VERSÕES A mostra traz a Gioconda nua e a de bigode, de Duchamp

Na Itália renascentista de 1503, um artista de nome Leonardo retratou uma jovem dama de sorriso enigmático e olhar suave, desejando atingir a perfeição das técnicas que utilizava para dar vida às suas obras. Ele sabia que aplicava ali linhas inovadoras, o que renderia reconhecimento especial de seu talento. Provavelmente, no entanto, não imaginava que aquela imagem se tornaria a mais marcante da história da arte, atravessando séculos e alcançando um patamar em que seu valor é inestimável.

A "Mona Lisa", de Leonardo Da Vinci, ainda hoje é objeto de discussão, admiração e releituras. Uma exposição no Museu Ideale Leonardo Da Vinci, em Vinci, região da Toscana, comprova o fascínio que "La Gioconda" exerce sobre as pessoas. A mostra "Joconde – Da Monna Lisa alla Gioconda Nuda", que vai até 30 de setembro, é dedicada a trabalhos inspirados no quadro. Entre as versões que se destacam está uma da figura feminina com os seios nus, do século XVI, que pertenceu ao cardeal Joseph Fesch, tio de Napoleão Bonaparte.

Uma segunda parte da exposição é dedicada a "Mona Lisa" como fenômeno da cultura pop. O destaque é a versão do artista francês Marcel Duchamp, de 1919, que com um toque de ironia acrescentou bigode e cavanhaque à imagem. Além da exposição, o museu propõe a tarefa nada fácil de catalogar todas as Mona Lisas que surgiram em 500 anos.

Mas, afinal, o que a faz uma celebridade?
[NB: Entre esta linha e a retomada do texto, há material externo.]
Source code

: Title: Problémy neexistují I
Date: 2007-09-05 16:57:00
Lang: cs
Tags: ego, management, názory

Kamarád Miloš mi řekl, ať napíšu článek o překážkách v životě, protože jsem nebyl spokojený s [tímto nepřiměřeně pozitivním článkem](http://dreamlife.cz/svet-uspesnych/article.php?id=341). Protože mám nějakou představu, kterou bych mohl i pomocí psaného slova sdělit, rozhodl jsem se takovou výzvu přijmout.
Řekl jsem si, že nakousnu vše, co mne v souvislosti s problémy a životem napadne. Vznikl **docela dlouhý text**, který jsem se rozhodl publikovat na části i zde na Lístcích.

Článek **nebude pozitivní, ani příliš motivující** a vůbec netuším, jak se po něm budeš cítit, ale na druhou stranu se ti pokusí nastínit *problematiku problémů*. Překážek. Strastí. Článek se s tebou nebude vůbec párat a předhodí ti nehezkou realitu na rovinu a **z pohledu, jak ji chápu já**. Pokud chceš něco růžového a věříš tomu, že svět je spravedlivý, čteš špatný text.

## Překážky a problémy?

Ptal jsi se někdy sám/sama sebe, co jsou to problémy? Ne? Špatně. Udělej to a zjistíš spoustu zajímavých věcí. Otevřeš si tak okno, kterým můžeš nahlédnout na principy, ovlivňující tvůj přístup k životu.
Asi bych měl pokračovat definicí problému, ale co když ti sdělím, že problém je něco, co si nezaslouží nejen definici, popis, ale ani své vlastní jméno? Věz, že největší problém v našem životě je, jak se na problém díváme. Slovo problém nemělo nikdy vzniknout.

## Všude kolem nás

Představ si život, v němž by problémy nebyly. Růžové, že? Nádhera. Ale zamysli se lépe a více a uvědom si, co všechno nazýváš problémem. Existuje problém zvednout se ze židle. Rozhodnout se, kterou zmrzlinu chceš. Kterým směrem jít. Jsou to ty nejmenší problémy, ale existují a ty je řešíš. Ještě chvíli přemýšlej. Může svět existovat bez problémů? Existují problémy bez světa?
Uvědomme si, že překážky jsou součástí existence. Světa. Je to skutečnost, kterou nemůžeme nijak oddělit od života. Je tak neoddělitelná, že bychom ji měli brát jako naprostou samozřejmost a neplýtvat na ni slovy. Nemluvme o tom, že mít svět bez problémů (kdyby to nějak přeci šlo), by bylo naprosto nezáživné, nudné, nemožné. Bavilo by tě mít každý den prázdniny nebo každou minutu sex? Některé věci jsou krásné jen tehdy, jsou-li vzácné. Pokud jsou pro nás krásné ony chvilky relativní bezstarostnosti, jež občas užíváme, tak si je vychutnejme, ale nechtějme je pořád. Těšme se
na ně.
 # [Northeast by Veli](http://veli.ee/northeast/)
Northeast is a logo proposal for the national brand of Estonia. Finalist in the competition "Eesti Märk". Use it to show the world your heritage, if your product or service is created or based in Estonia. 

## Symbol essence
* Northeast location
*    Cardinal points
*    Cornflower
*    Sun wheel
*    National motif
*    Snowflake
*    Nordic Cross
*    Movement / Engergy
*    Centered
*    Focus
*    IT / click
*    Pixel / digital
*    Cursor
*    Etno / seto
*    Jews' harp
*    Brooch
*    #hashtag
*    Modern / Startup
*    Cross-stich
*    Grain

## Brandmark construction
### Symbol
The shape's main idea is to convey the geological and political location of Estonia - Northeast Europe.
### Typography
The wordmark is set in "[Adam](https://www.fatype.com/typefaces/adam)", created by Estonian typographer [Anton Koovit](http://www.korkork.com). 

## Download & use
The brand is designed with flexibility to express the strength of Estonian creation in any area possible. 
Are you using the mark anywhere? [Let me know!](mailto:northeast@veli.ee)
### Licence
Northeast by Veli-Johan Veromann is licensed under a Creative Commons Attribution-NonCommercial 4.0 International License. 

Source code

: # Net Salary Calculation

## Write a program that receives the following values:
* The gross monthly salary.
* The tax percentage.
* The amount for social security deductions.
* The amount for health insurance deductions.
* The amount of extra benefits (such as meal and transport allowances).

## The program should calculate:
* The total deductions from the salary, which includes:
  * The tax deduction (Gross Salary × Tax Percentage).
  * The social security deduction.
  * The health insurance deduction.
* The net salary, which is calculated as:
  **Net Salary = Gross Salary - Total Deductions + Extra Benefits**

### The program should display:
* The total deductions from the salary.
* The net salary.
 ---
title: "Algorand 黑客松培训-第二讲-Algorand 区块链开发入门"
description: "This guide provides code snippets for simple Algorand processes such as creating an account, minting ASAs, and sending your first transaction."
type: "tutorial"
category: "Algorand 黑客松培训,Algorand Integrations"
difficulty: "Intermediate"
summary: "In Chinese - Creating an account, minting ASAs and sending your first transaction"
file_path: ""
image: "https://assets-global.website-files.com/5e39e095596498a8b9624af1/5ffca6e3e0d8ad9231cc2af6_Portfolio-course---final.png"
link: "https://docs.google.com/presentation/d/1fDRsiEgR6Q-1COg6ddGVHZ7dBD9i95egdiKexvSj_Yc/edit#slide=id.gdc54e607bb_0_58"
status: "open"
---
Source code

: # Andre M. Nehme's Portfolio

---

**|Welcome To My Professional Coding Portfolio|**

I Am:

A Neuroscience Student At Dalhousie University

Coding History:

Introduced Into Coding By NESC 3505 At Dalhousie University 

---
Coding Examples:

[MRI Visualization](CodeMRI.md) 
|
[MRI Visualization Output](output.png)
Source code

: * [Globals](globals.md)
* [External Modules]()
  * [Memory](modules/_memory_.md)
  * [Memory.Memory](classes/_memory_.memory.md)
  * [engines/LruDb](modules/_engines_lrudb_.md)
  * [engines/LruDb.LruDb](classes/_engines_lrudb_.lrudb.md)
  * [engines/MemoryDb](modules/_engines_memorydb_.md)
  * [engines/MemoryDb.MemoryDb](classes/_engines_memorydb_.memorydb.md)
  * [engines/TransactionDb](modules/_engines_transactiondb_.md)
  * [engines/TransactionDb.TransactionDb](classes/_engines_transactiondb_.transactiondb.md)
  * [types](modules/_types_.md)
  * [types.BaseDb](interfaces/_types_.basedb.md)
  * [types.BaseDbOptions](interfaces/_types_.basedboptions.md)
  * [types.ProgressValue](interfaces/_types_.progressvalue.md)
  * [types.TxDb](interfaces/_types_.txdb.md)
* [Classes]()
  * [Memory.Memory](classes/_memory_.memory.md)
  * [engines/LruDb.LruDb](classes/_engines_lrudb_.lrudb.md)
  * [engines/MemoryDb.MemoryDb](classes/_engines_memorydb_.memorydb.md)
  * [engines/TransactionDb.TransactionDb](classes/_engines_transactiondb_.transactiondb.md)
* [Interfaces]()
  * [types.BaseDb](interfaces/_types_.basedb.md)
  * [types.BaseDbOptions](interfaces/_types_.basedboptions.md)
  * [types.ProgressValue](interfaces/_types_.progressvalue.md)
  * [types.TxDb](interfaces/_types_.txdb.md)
Antes de tudo, a série de técnicas inovadoras aplicadas por Da Vinci, nas dimensões relativamente pequenas da obra, que marcaram, a partir de então, uma passagem importante das artes (leia quadro). "Foi ainda o que transformou a imagem num modelo referência a ser interpretado por outros artistas", diz o professor André Tavares, da pós-gradução em história da arte da Fundação Armando Álvares Penteado (Faap), em São Paulo

No final do século XVI, Da Vinci foi viver na França. Lá, nesse período, a obra já despertava interesse por sua qualidade artística. "Causou um grande impacto o jogo sutil de luminosidade que confere volume e uma imprecisão à figura", diz Tavares. É o que faz com que a interpretação da expressão de Mona Lisa varie de acordo com o espectador. Para uns, ela sorri. Outros acham que está séria. O retrato frontal era também uma novidade, diferente dos perfis baseados nos medalhões romanos, comuns às imagens da época.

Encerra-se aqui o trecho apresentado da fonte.